▶ Task goal
Could you restate the entries below word for word and leave out the pictures?

▶ Bounding box prediction data

------------------------------------

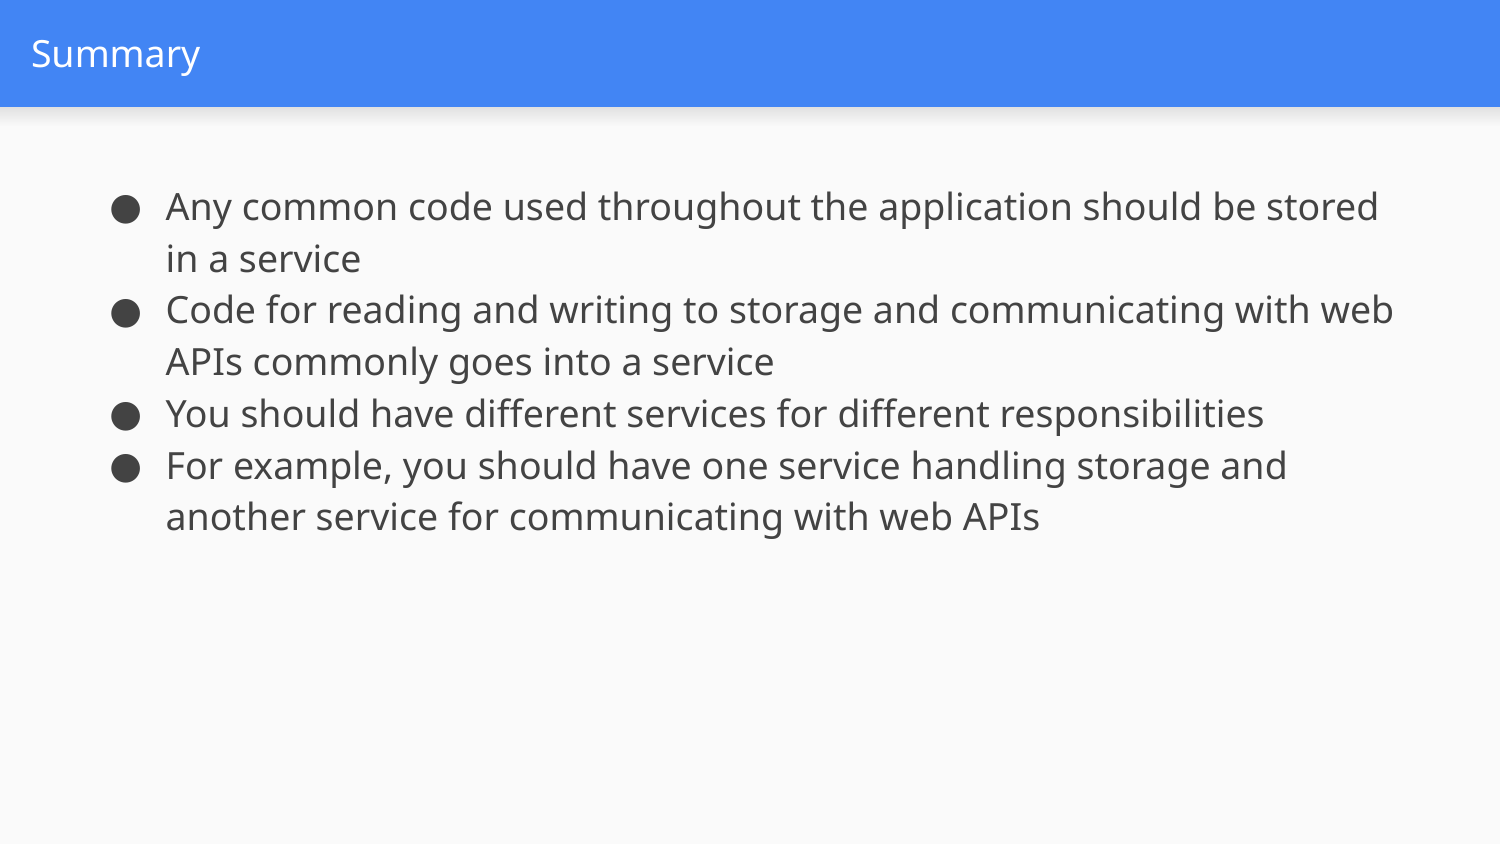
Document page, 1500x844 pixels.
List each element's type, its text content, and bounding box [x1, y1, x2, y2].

title Summary [16, 2, 1464, 102]
list Any common code used throughout the application should be stored in a service Code for reading and writing to storage and communicating with web APIs commonly goes into a service You should have different services for different responsibilities For example, you should have one service handling storage and another service for communicating with web APIs [75, 161, 1425, 771]
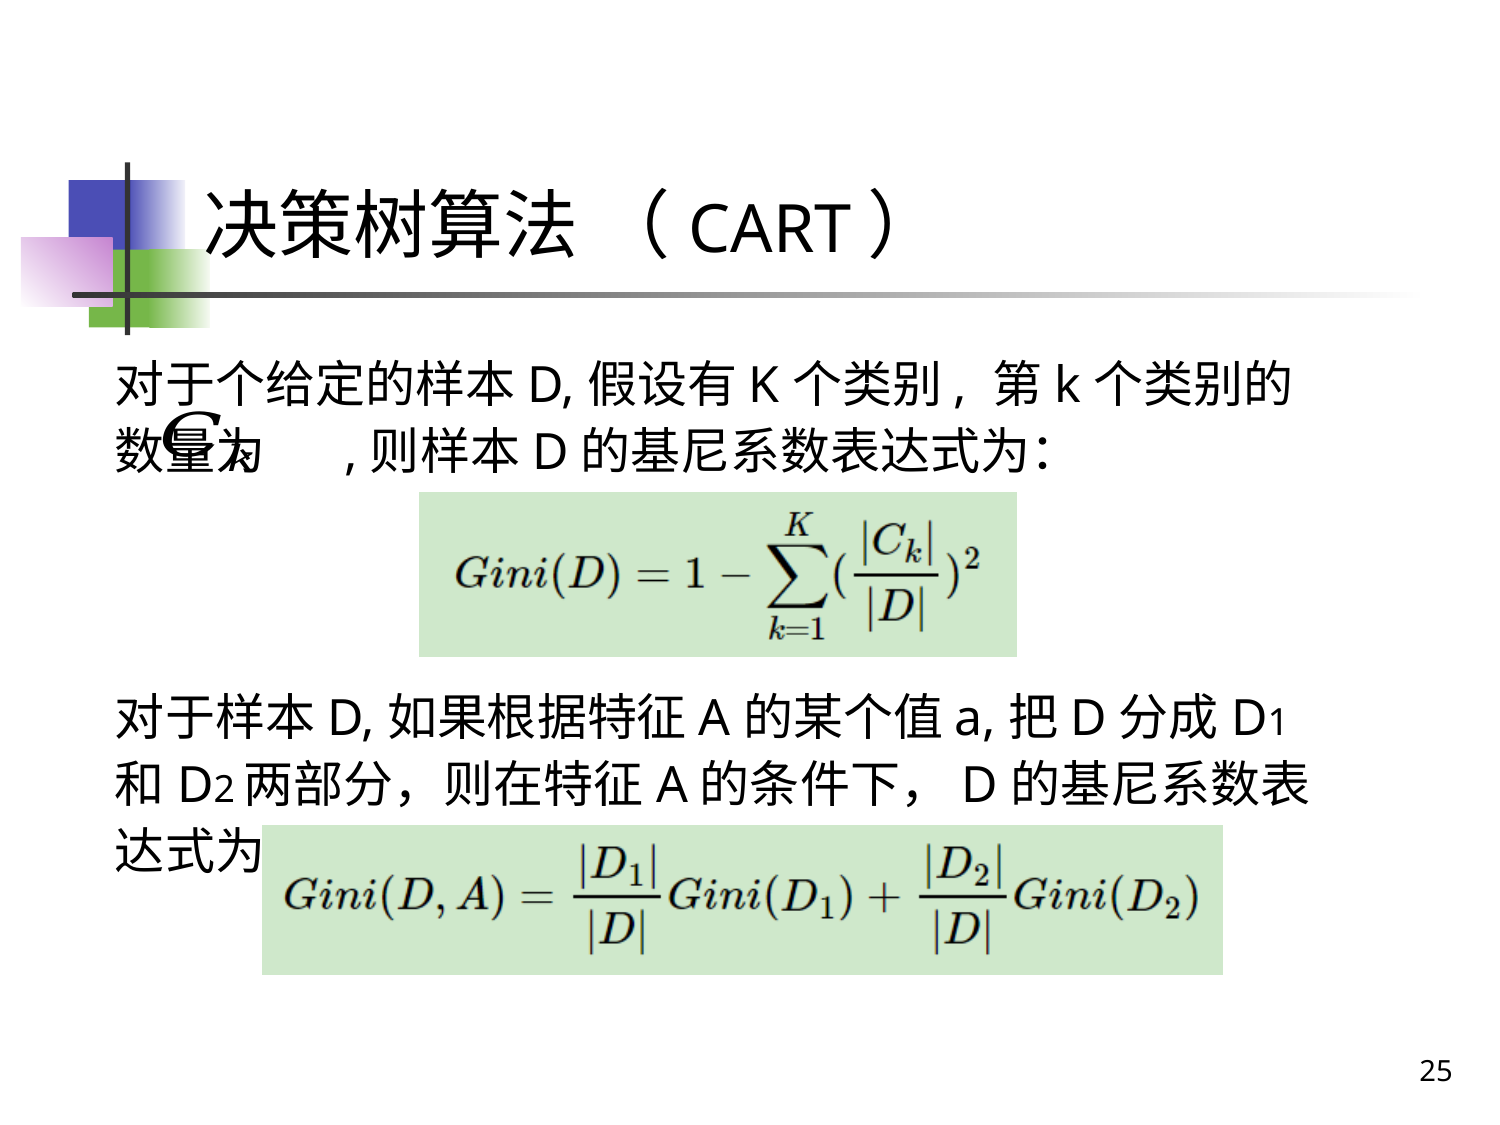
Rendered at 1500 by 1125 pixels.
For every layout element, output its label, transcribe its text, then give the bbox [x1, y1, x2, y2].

slide_number 25 [1155, 1024, 1468, 1100]
picture [262, 824, 1223, 976]
title 决策树算法 （CART） [188, 35, 1468, 275]
picture [418, 492, 1017, 658]
text_box 对于个给定的样本D,假设有K个类别, 第k个类别的数量为 ,则样本D的基尼系数表达式为： 对于样本D,如果根据特征A的某个值a,把D分成D1和D2两部分，则在特征A的条件下，D的基尼系数表达式为： [100, 338, 1341, 887]
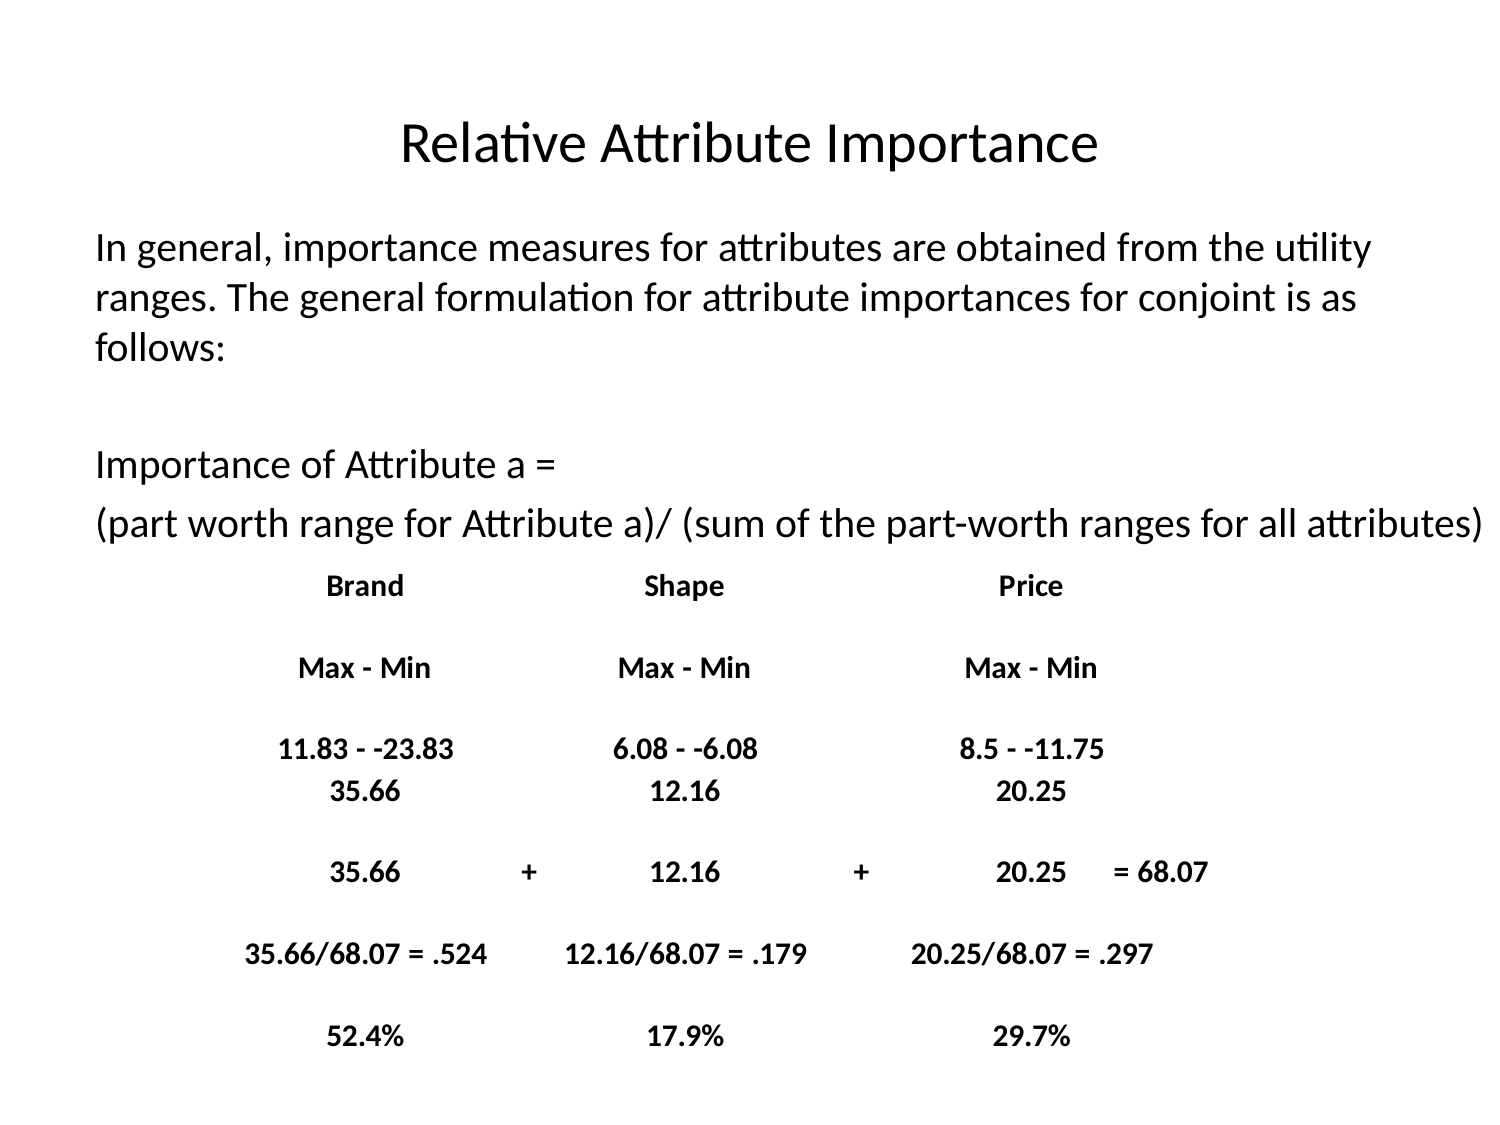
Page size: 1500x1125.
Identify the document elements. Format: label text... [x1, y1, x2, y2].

list In general, importance measures for attributes are obtained from the utility ranges. The general formulation for attribute importances for conjoint is as follows: Importance of Attribute a = (part worth range for Attribute a)/ (sum of the part-worth ranges for all attributes) [80, 212, 1500, 563]
picture [174, 569, 1222, 1063]
title Relative Attribute Importance [75, 45, 1425, 233]
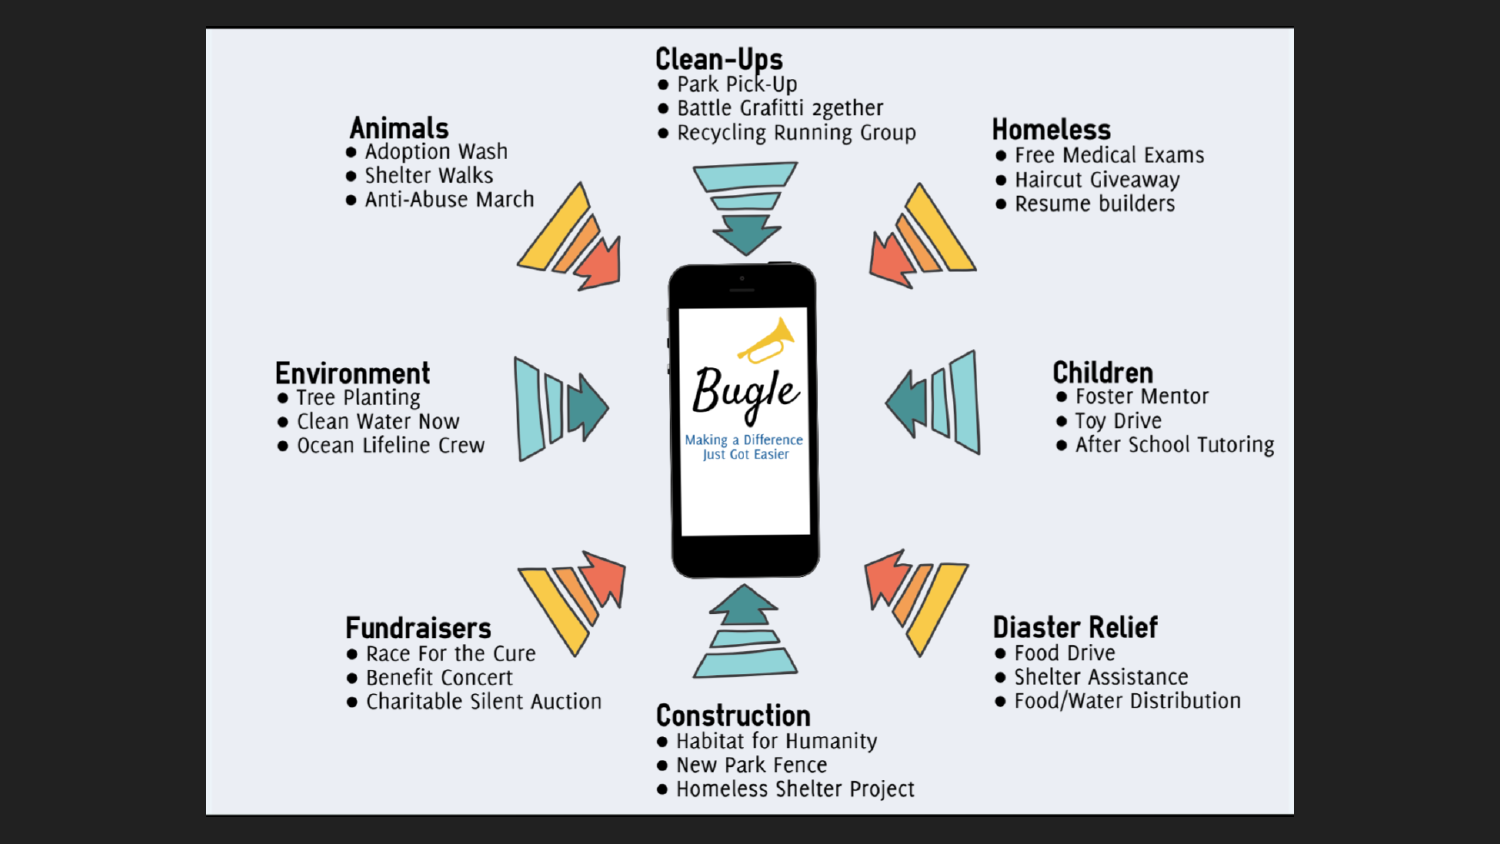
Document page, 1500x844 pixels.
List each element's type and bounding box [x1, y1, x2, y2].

------------------------------------

▶ Response
Document page, 1500x844 pixels.
List each element's type, its text content, and bounding box [x1, y1, x2, y2].

title Summary [16, 2, 1464, 102]
list Any common code used throughout the application should be stored in a service Code for reading and writing to storage and communicating with web APIs commonly goes into a service You should have different services for different responsibilities For example, you should have one service handling storage and another service for communicating with web APIs [75, 161, 1425, 771]
Rendered at 1500 by 1125 pixels.
For every layout element, output its label, transcribe its text, then give the bbox [x1, y1, x2, y2].

slide_number 25 [1155, 1024, 1468, 1100]
picture [262, 824, 1223, 976]
title 决策树算法 （CART） [188, 35, 1468, 275]
picture [418, 492, 1017, 658]
text_box 对于个给定的样本D,假设有K个类别, 第k个类别的数量为 ,则样本D的基尼系数表达式为： 对于样本D,如果根据特征A的某个值a,把D分成D1和D2两部分，则在特征A的条件下，D的基尼系数表达式为： [100, 338, 1341, 887]
Page size: 1500x1125.
Identify the document elements. Format: label text... [x1, y1, x2, y2].

list In general, importance measures for attributes are obtained from the utility ranges. The general formulation for attribute importances for conjoint is as follows: Importance of Attribute a = (part worth range for Attribute a)/ (sum of the part-worth ranges for all attributes) [80, 212, 1500, 563]
picture [174, 569, 1222, 1063]
title Relative Attribute Importance [75, 45, 1425, 233]
Document page, 1500x844 pixels.
List each element's type and bounding box [x1, y1, x2, y2].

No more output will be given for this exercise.